Anthony Edwards sounds like he has been sleeping just fine.
Edwards is facing the first elimination game of his career Friday in Game 6 between the Timberwolves and Grizzlies. That's no bother.
"I'm feeling better than ever," Edwards said with his typical wide smile after Thursday's practice.
Edwards also wasn't tossing and turning over his gamble gone wrong at the end of Game 5, when the guard went for a steal of a pass to Ja Morant just before Morant drove to the hoop for the game-winning shot in Memphis' 111-109 victory.
Instead, Edwards was thinking more about the shots he took in the fourth quarter, and he had some conflicting thoughts about them: How the shots felt good coming out of his hand, how a lot of them went in and out, but also how a lot of them came in isolation offense, perhaps at a cost to his teammates.

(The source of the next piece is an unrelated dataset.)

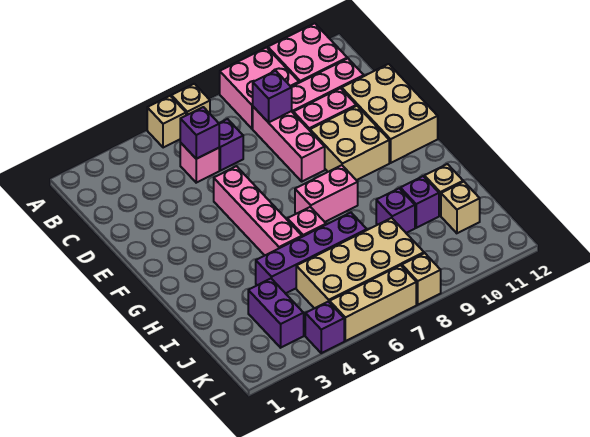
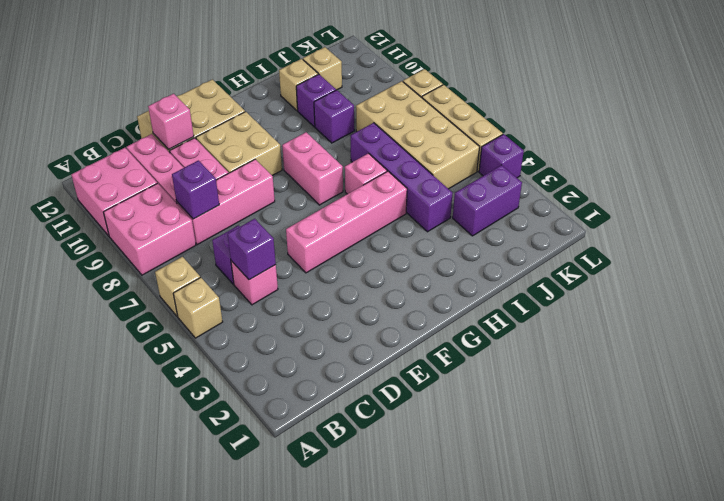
none -> pink brick D11 level 2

That last point coach Chris Finch emphasized to not just Edwards, but to the rest of the Timberwolves, who play host to Memphis on Friday night at Target Center trailing the best-of-seven Western Conference playoff series 3-2.
"I agree with Finchy," Edwards said. "A lot of those were bad shots when I could've drove and created or got to the foul line."

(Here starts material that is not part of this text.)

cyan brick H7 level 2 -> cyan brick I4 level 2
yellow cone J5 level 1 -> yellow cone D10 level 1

The Wolves are down to their last strike with no more room for error. It's a series they feel should be over by now — in their favor — and they're more than OK vocalizing that.
"We honestly think it should be 4-1 right now," guard Malik Beasley said. "We should be resting just like Golden State. We made some mistakes. We're a young team. We got to learn from it and bounce back."
Bounce back again, that is. The Wolves didn't learn from their Game 3 mistakes — when they blew a 26-point lead in a 104-95 loss — down the stretch of their Game 5 loss, when they led by 13 with less than 10 minutes left.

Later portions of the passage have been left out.